With Sims’ statue relocated to the Brooklyn cemetery where he is buried, Mark-Viverito senses an opportunity.
“It’s really about being inclusive of indigenous communities, and the contributions that they have made.”
“So now the statue has come down, and now the conversation is, what replaces it? It’s created an opening to engage in that conversation.”
Meanwhile, communities of indigenous people lead calls to rename holidays evoking the name of Christopher Columbus. Though he was indeed a remarkable navigator and explorer, Columbus also led violent campaigns of enslavement and ushered in centuries of abuse and exploitation of native peoples in the Americas by European forces. Indigenous Peoples Day now replaces Columbus Day in at least 55 cities nationwide. In January, the city council of San Jose, California, voted to remove a statue of Columbus from its city hall lobby. Like all other dialogues concerning memorializing controversial historical figures, the decision to boot Columbus from city hall was not an easy one, says council member Sylvia Arenas.
“We went through a process about the statue,” says Arenas, citing the concerns of the city’s Italian American community which contested removing the statue, believing the action was an affront to their heritage. (Columbus was Italian.)
“It’s not in opposition of Italian Americans, or to negate the contributions of Italian Americans,” says Arenas. ”It’s really about being inclusive of indigenous communities, and the contributions that they have made.”
Arenas, who says her heritage is Mexican, rarely saw her ancestors’ contributions to history reflected in common historical narratives.

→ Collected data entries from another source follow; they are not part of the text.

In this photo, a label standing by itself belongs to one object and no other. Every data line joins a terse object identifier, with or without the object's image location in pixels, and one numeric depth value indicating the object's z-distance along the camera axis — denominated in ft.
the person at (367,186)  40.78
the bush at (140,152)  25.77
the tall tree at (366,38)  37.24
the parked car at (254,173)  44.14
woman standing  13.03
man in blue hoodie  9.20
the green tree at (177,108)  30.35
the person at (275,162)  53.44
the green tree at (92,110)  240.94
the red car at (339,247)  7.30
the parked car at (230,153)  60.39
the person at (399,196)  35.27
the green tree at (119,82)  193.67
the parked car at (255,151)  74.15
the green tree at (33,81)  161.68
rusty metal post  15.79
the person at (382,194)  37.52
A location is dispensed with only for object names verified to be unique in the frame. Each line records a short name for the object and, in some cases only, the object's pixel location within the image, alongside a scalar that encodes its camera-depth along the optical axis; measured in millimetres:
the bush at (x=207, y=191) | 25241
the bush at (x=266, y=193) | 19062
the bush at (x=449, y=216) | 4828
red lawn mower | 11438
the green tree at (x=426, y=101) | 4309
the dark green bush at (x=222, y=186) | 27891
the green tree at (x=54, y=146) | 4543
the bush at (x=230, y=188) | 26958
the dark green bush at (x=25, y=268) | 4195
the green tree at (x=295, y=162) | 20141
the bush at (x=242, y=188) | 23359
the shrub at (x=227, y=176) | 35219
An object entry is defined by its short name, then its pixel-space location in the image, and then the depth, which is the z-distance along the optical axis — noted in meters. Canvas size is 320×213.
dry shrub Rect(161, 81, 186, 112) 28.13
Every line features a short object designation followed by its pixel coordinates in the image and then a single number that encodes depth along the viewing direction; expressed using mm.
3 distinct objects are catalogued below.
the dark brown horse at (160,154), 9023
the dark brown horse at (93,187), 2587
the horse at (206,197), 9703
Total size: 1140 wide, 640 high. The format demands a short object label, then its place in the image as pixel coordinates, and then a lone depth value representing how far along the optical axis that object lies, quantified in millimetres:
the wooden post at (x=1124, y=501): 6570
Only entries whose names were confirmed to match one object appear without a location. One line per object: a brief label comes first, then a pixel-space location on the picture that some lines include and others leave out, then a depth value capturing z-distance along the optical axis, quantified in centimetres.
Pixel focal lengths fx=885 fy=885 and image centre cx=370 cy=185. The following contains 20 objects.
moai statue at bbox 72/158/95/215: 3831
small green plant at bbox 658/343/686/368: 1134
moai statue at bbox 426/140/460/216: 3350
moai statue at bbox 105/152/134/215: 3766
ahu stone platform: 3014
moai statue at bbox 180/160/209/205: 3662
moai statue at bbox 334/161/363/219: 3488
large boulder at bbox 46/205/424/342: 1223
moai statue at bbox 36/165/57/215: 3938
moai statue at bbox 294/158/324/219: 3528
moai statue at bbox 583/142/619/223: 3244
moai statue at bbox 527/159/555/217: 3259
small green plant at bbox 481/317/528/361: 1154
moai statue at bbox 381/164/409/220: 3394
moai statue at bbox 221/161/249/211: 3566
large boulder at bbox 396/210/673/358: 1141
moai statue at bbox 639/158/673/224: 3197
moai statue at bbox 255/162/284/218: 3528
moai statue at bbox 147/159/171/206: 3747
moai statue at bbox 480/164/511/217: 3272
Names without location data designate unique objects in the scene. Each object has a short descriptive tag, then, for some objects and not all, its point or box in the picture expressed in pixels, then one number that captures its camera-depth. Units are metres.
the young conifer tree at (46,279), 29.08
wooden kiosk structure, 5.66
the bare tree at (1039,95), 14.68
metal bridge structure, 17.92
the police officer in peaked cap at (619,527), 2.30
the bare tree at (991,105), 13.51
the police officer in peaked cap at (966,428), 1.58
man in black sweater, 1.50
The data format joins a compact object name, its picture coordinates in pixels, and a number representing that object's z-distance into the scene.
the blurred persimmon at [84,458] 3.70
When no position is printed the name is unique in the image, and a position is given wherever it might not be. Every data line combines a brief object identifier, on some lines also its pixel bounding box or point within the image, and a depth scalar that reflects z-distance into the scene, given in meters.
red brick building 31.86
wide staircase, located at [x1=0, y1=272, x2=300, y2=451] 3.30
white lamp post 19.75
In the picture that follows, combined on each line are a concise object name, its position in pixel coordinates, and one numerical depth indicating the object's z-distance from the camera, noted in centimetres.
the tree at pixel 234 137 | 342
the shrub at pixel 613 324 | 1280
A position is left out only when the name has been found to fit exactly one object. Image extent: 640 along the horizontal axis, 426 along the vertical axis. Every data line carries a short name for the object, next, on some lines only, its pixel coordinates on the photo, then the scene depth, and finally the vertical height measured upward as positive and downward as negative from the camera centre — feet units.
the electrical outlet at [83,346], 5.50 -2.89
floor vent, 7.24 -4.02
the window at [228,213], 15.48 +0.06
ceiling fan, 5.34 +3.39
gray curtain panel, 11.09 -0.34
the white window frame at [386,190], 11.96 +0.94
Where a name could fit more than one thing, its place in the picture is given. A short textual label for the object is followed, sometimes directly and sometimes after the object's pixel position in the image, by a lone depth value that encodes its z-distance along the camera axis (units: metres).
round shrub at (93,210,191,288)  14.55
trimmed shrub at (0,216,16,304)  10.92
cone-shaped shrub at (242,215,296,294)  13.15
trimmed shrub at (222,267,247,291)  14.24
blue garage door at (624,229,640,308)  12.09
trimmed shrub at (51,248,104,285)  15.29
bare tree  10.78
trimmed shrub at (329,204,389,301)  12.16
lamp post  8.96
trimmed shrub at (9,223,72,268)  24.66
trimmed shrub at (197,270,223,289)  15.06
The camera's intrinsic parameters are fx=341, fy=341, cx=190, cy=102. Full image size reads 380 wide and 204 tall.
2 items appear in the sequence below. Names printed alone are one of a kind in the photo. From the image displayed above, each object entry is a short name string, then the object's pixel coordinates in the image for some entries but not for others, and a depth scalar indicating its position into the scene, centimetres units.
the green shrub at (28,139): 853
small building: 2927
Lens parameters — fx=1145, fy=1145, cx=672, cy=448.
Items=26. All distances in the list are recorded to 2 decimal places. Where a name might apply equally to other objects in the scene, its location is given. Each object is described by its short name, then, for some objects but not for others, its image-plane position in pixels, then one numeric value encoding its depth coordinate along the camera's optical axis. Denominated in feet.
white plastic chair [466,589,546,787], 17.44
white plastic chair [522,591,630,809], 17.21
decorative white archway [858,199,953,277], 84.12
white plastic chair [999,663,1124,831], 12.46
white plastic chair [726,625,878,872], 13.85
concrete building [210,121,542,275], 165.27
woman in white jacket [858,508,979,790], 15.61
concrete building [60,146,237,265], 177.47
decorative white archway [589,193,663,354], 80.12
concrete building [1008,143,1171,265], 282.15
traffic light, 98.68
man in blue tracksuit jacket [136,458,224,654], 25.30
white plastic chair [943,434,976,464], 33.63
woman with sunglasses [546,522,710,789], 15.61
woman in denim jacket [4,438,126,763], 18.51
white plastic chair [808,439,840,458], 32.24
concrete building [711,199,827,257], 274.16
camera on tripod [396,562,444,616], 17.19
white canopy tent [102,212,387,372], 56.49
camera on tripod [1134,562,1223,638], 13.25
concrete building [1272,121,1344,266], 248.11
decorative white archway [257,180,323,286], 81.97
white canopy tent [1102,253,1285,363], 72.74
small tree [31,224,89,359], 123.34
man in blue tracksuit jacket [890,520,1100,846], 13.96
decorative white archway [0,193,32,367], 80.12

It was part of the reason she voted “yes” to the Columbus statue’s dismissal from city hall.
“As a woman of color, to be able to contribute to this decision of where the statue goes, it gives me the opportunity to correct that narrative about indigenous people here, and to create a new narrative about who we are as Californians and as people. … Everybody wants to find their community’s place in history.”
But even on the backdrop of a deadly Charlottesville day, it’s still difficult to convince protectors of these symbols otherwise.
And, there’s proof that the resolve to keep statues standing is strong, particularly of the Confederate type. Last month, the Southern Poverty Law Center reported that 113 Confederate monuments and symbols have been removed from public spaces in various states and cities since 2015, while another 1,740 still stand and more monuments are cropping up. The United Daughters of the Confederacy, a women’s group which contributed to the creation of an estimated 450 monuments and commemoratives since its 1894 founding, continues its mission to “protect and preserve” Confederate symbols. When the San Antonio city council voted to remove a Confederate monument from one of the city’s parks last year, the local UDC chapter—one of the group’s chapters in 33 states—sued the city.
Debates about historically and socially significant symbols will likely keep rolling through the country. Whether the monuments and flags stay up or come down, whether we rename roads and schools to reflect standards of our time instead of the past, it’s clear that women enrich this national dialogue. By sharing their diverse perspectives gleaned from a range of identities and life experiences, women play a critical role in contextualizing the ideals and people in American history that we choose to memorialize—and those that we won’t.